With that being said, I am SO EAGER for her neuro appointments. Her neurosurgery appointment was bumped from Monday to Wednesday. It’s annoying but I do remind myself that there are other poor babies out there that Dr. Haridas needs to operate on. I was told not to measure her head when I was home or I’d drive myself crazy. Well, me being the rebel I am, I have been measuring her head. It hasn’t changed in size in the last 5 days so saying every prayer in the book that this indicates her surgery is holding up and her ventricles are not swelling. Her neurology appointment is on the 12th. Her brain surgeries, sepsis, and preemie treatment took precedence in the NICU. She’s had only had one seizure study that lasted only a few hours.
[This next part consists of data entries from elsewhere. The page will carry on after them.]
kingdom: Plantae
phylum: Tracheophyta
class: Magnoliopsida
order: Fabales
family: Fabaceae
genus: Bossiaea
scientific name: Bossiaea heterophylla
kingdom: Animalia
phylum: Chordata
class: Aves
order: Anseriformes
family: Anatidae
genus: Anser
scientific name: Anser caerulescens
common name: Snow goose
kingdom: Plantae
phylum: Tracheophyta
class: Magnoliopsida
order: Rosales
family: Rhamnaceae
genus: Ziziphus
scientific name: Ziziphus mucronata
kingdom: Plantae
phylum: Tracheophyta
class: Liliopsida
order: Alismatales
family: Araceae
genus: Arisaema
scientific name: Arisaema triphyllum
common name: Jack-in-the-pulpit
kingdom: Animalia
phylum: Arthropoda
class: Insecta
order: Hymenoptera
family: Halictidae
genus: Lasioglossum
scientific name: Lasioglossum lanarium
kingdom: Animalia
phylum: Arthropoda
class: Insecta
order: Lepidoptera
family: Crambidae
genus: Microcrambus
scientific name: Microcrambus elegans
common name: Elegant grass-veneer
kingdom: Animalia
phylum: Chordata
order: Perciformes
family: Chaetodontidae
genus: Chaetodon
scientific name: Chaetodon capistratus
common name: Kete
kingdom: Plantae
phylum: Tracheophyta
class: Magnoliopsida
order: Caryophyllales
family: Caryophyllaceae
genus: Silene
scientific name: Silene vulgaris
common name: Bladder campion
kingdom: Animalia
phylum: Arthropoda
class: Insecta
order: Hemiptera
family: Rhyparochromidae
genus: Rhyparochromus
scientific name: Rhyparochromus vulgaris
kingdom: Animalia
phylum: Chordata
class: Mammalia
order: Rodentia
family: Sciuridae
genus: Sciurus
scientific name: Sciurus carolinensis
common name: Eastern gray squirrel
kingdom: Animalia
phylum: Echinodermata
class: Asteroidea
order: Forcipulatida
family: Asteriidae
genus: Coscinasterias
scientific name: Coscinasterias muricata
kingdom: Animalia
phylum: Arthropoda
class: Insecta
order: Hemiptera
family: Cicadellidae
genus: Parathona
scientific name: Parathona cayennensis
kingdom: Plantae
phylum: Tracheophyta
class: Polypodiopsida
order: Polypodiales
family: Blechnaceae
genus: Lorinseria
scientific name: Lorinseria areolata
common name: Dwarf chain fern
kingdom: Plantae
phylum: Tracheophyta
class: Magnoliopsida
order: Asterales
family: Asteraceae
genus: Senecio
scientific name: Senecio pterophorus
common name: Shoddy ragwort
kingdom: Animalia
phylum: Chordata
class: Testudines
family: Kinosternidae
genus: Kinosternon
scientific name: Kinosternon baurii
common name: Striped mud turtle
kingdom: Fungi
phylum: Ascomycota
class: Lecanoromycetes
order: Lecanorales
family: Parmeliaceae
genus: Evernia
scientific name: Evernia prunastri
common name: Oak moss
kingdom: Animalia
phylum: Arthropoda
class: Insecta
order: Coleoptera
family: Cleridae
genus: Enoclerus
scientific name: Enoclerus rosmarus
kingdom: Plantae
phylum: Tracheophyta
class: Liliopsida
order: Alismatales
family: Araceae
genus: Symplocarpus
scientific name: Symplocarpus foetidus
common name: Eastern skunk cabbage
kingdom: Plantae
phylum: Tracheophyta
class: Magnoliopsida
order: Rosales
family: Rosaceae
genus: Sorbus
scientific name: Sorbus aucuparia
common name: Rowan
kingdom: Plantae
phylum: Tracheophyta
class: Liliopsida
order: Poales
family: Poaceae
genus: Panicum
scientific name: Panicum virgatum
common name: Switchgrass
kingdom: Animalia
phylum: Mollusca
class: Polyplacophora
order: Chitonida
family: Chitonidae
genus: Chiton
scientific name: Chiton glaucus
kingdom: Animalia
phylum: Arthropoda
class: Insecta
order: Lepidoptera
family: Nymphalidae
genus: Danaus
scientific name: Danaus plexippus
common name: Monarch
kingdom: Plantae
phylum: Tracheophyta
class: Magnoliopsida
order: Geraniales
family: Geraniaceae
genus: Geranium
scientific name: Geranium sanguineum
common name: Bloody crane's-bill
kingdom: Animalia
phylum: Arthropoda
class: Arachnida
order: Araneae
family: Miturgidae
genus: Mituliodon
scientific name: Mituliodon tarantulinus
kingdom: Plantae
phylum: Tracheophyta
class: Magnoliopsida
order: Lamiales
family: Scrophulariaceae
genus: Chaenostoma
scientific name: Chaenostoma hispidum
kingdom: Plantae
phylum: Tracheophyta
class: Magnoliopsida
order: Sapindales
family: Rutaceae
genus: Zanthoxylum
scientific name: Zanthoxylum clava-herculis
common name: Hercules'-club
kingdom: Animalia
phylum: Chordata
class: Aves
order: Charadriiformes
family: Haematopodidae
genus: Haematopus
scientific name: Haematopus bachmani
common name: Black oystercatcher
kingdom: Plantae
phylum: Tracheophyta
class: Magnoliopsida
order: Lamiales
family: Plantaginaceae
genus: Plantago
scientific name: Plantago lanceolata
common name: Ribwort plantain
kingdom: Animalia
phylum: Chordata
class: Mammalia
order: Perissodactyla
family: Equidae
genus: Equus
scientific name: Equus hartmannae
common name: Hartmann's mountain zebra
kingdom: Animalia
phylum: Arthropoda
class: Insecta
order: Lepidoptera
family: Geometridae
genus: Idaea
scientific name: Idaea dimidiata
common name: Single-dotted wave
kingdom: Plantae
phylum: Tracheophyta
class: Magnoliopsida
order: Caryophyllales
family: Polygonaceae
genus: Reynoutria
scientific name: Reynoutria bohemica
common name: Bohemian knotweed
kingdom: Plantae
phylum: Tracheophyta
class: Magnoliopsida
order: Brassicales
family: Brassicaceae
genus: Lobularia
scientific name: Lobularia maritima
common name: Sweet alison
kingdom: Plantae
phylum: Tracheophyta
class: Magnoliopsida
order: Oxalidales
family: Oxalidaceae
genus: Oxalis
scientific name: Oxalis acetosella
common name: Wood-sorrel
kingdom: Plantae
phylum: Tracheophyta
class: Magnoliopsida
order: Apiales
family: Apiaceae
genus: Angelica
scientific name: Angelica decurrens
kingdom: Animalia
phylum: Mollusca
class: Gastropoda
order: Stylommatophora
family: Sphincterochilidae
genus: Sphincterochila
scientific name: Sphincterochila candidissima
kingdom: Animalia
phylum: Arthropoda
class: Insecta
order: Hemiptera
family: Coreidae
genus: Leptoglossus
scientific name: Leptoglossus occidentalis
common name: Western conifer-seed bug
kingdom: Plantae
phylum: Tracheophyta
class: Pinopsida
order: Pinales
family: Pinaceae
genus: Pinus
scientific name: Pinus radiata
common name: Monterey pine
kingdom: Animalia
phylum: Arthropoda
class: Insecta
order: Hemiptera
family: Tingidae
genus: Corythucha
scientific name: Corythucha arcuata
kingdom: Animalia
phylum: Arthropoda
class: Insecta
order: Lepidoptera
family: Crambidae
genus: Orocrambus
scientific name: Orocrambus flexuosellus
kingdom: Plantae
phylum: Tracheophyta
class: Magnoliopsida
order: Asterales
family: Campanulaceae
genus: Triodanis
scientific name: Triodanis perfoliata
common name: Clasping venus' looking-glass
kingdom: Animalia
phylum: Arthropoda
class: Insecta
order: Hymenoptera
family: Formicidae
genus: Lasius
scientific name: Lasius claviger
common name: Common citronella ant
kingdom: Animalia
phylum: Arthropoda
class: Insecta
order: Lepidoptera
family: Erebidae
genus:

Seth and I are so eager to get further testing done to see how often these seizures are happening and if our current dose of keppra needs to be tweaked.
Our other appointments for next week are feeding, ot, and PT. Busy week. Her care is a full time job.
In much lighter news, we have done away with the hospital feeding gear and are experimenting with real bottles, like a real baby, like a big girl. This morning we used a Dr. Browns and as you can see, Lennyn not only killed it, but she loved it ☺️ and is now napping away. Quite the sight and positive note to end this on.
Until next time, #lennynstrong.
And seriously moms and dads, get an owlet.